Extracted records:

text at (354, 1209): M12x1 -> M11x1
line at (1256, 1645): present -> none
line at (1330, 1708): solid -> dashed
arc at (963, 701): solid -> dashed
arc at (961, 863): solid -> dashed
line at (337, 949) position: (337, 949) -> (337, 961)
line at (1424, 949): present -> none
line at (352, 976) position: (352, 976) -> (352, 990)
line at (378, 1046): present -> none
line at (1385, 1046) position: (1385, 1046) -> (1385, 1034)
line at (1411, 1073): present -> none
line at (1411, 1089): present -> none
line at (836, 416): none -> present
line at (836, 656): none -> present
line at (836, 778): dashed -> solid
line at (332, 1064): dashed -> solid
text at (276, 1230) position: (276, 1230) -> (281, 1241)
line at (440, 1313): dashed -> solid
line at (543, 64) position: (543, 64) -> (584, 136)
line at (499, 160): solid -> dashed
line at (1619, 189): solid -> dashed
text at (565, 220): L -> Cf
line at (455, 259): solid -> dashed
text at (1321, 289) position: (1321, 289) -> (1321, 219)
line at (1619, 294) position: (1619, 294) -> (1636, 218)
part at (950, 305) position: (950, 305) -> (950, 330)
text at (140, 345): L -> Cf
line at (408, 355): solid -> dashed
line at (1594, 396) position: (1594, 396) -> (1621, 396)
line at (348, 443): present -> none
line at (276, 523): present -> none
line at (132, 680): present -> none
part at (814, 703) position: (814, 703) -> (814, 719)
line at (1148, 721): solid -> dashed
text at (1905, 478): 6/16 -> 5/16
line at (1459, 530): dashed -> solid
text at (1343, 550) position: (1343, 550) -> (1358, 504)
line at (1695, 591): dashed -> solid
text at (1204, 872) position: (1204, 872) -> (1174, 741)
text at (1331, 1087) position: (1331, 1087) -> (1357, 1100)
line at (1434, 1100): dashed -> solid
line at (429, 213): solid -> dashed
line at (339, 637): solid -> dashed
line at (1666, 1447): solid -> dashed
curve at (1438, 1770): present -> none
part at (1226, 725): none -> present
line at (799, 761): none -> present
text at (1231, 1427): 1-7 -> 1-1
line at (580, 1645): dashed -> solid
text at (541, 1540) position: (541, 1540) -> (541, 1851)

Work to be completed: Copy each item above line for line, with no changes to any character.

The answer:
text at (354, 1209): M12x1 -> M11x1
line at (1256, 1645): present -> none
line at (1330, 1708): solid -> dashed
arc at (963, 701): solid -> dashed
arc at (961, 863): solid -> dashed
line at (337, 949) position: (337, 949) -> (337, 961)
line at (1424, 949): present -> none
line at (352, 976) position: (352, 976) -> (352, 990)
line at (378, 1046): present -> none
line at (1385, 1046) position: (1385, 1046) -> (1385, 1034)
line at (1411, 1073): present -> none
line at (1411, 1089): present -> none
line at (836, 416): none -> present
line at (836, 656): none -> present
line at (836, 778): dashed -> solid
line at (332, 1064): dashed -> solid
text at (276, 1230) position: (276, 1230) -> (281, 1241)
line at (440, 1313): dashed -> solid
line at (543, 64) position: (543, 64) -> (584, 136)
line at (499, 160): solid -> dashed
line at (1619, 189): solid -> dashed
text at (565, 220): L -> Cf
line at (455, 259): solid -> dashed
text at (1321, 289) position: (1321, 289) -> (1321, 219)
line at (1619, 294) position: (1619, 294) -> (1636, 218)
part at (950, 305) position: (950, 305) -> (950, 330)
text at (140, 345): L -> Cf
line at (408, 355): solid -> dashed
line at (1594, 396) position: (1594, 396) -> (1621, 396)
line at (348, 443): present -> none
line at (276, 523): present -> none
line at (132, 680): present -> none
part at (814, 703) position: (814, 703) -> (814, 719)
line at (1148, 721): solid -> dashed
text at (1905, 478): 6/16 -> 5/16
line at (1459, 530): dashed -> solid
text at (1343, 550) position: (1343, 550) -> (1358, 504)
line at (1695, 591): dashed -> solid
text at (1204, 872) position: (1204, 872) -> (1174, 741)
text at (1331, 1087) position: (1331, 1087) -> (1357, 1100)
line at (1434, 1100): dashed -> solid
line at (429, 213): solid -> dashed
line at (339, 637): solid -> dashed
line at (1666, 1447): solid -> dashed
curve at (1438, 1770): present -> none
part at (1226, 725): none -> present
line at (799, 761): none -> present
text at (1231, 1427): 1-7 -> 1-1
line at (580, 1645): dashed -> solid
text at (541, 1540) position: (541, 1540) -> (541, 1851)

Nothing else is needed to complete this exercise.